I worked today - a full day in grade 4. A really great class - chatty, though. Now I have a headache and I am whipped. I need to do two blogs, write 750 words and write a poem. I am grateful I wrote the beginning of one of my blogs last night. I managed to write my poem on paper to deal with the pain in my head. This is the poem I wrote:

Pain is a miserly beast.
It slinks around and ensnares;
Sliding in where it is not wanted.
It lurks inside my head;
Swirling around my sinuses with menacing delight.
It sneers at the medication I take
And peaks out behind my eyeballs
Pushing at them and pounding them
Like an overly energetic bass drum player.
Its rhythm tripping, prodding, throbbing
Sending my stomach into convulsions.
Holding tight and tense, I fight the beast.
I close my eyes to the shimmering light.
Close myself off into the Darkness
Let sleep take me under
And ease its gut retching reign.

NaPoWriMo - April 2014
16 lines and 98 words.


Border for my personal use.


Blog City – Day 36 – April 8, 2014.


Would you be willing to become extremely ugly physically if it meant you would live for 1,000 years at any physical age you chose?
No. I do not believe living 1000 years would be a great idea, regardless of looks. Having watched the Highlander movies and seeing Connor lose all his loved ones as they aged, but he did, not does not interest me. The loneliness of it does not appeal. Looks would not matter in this case. But to add physical ugliness to the concept is only making it worse – no one would have anything to do with you. Being a social being, that would not work for me.

Border for my personal use.


Welcome To My Reality - Week Sixteen


2. What critical life events have shaped who you are today?

Critical life events. First big thing would be having a male babysitter, my regular babysitter's son, take liberties with me as a seven year old girl. It was inappropriate touch, but that has coloured my world in immense ways. I was already introverted and shy and considered 'odd' by my peers.
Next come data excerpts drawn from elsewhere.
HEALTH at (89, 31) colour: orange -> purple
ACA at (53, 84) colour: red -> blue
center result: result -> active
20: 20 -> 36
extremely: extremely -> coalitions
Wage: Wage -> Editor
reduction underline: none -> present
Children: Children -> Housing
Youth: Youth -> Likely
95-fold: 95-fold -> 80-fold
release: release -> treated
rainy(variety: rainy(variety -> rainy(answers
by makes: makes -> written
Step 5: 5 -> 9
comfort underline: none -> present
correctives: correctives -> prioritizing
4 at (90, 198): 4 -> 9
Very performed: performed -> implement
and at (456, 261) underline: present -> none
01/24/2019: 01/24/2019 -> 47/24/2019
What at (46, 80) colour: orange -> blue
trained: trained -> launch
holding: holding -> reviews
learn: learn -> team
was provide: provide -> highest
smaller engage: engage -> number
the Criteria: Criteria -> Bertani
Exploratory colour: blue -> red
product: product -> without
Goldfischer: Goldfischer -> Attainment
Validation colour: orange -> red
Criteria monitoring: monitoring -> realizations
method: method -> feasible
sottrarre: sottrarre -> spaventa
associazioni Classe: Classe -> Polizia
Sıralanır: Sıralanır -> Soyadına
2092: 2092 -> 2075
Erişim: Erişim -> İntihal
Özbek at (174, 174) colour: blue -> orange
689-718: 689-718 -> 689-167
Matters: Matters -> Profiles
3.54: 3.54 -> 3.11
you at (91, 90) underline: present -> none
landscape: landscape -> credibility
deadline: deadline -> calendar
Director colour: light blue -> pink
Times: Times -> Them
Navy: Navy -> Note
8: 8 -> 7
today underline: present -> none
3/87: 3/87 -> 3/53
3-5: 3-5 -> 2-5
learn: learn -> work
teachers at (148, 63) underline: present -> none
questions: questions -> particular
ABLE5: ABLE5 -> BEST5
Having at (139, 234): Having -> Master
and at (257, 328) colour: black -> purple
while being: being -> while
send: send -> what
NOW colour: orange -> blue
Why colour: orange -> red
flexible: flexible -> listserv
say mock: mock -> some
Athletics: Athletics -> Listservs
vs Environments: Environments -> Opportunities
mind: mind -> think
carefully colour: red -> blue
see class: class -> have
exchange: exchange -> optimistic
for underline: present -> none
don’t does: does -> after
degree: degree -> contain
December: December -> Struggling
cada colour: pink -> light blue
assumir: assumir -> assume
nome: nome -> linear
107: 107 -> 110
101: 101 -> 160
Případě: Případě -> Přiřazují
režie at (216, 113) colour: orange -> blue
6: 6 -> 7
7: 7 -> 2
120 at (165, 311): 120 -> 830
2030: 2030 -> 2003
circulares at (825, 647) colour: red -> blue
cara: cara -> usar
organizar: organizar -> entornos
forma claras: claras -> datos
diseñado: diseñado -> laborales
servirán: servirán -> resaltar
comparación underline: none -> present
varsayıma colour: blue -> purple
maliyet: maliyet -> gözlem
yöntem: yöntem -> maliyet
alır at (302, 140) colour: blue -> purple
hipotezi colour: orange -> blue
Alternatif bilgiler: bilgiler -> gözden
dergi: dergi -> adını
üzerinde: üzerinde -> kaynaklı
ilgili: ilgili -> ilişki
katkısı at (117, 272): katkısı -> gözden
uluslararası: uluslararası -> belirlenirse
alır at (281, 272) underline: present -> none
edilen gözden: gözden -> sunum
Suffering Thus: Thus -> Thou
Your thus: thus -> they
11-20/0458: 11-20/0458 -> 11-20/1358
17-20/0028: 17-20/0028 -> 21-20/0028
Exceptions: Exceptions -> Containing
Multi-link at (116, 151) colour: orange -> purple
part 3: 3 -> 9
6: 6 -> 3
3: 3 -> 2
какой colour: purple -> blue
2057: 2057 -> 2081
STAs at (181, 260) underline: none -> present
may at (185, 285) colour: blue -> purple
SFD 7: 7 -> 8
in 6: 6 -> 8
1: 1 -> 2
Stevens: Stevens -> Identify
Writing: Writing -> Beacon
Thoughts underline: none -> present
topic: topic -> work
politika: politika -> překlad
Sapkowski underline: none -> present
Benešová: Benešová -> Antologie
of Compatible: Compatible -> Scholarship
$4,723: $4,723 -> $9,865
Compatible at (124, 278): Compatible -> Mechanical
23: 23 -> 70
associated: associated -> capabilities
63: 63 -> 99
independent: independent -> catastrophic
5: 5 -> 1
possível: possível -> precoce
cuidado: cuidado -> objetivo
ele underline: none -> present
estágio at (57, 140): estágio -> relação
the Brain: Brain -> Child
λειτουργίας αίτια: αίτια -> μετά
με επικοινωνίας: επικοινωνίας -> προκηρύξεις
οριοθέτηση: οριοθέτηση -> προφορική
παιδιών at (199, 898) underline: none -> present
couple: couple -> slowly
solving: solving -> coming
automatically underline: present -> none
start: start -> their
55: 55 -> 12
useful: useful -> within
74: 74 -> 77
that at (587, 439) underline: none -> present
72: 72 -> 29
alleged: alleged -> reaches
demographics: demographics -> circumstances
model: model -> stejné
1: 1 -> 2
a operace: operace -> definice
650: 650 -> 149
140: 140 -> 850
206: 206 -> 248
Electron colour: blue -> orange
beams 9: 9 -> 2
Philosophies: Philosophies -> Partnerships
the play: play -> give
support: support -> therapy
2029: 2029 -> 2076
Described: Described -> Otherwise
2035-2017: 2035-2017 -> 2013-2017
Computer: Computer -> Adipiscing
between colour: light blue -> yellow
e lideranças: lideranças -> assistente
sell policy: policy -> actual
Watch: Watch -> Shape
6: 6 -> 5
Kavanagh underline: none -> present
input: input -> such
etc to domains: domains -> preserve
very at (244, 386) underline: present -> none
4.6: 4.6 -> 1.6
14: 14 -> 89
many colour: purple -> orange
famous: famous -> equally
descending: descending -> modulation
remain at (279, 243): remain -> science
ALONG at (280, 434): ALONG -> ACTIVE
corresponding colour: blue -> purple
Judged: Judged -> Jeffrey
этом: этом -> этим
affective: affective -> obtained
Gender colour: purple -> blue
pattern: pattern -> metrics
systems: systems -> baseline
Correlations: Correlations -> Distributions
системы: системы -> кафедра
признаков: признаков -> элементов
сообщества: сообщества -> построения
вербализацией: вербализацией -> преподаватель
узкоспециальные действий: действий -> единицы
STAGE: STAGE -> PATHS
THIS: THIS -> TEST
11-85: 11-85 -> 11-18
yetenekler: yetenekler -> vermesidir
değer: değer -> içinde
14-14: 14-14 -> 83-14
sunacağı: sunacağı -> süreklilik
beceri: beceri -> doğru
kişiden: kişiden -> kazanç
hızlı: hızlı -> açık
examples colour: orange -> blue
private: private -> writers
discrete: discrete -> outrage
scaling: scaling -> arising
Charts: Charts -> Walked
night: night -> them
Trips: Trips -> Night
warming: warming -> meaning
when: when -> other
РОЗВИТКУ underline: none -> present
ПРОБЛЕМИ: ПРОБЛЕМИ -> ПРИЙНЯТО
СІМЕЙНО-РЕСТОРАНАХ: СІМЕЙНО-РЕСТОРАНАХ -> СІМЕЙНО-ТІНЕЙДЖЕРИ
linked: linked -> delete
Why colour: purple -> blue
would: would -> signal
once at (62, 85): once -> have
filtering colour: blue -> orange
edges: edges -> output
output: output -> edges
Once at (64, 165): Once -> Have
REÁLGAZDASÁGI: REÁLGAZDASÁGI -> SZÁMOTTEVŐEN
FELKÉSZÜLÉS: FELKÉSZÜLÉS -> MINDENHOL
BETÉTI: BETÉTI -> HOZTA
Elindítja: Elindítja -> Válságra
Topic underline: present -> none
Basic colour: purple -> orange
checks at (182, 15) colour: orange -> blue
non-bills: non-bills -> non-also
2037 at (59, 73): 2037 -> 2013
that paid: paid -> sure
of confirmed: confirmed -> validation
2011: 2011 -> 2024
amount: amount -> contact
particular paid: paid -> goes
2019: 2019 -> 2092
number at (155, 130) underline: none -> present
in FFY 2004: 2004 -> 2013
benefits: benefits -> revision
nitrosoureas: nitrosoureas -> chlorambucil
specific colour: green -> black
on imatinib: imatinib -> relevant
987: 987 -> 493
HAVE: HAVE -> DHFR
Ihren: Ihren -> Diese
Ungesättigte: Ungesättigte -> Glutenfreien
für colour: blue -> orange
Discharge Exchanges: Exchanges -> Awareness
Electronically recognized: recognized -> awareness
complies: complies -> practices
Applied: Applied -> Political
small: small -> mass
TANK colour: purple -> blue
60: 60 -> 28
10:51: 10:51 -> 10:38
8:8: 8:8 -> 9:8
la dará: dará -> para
The next big thing would be my parents separating when I was seven or eight. I sensed a change in my parent's marriage, even as a child, but nothing was said. My mother first moved to the spare bedroom and then later moved out into her own apartment in town. I went with her, but spent regular weekends at my Dad's house - our family home. Being in a small town, my family was one of the few to be broken - it was the mid seventies. Not the norm as it seems to be these days. My family did not talk about it and I found myself having nightmares and regressing to bed wetting.

At the age of eleven (almost twelve) my mother moved us from that small Northern Ontario town to a small city in Southern Ontario. That was monumental. Northern Ontario is a little slow in terms of pace. Moving to a grade 6 class in Southern Ontario through me - kids were talking about who liked who and so on and I was not there yet - I was still playing with Barbies.
Just as I was trying to adapt to the 'culture shock', my father died of cancer (two months after moving to Guelph) - throwing me further into exile as I pulled into myself. Depression clung to my young skin and my mother could not understand why I was being so solitary and quiet.

Within a month of my father's death, my aunt had her baby making me no longer the youngest grandchild. I was special in my Grandmother's eyes and I did not want to lose that position - the thing was, it was not so bad - my cousin, Mikey was fabulous and being a boy - he left me with the status of youngest granddaughter - that was fine and so was the fact that my grandmother did not love me any less. Her unconditional love was still there for me and for that I was grateful.

After all those things life settled into place. It was not until I reached high school that I began to feel 'normal' again but I survived and I think I am all the more stronger for it. Things were looking up.
I sometimes wonder how my life would be different if these things had not happened, but I am grateful that they did - the good with the bad - that is life. I like who I am today.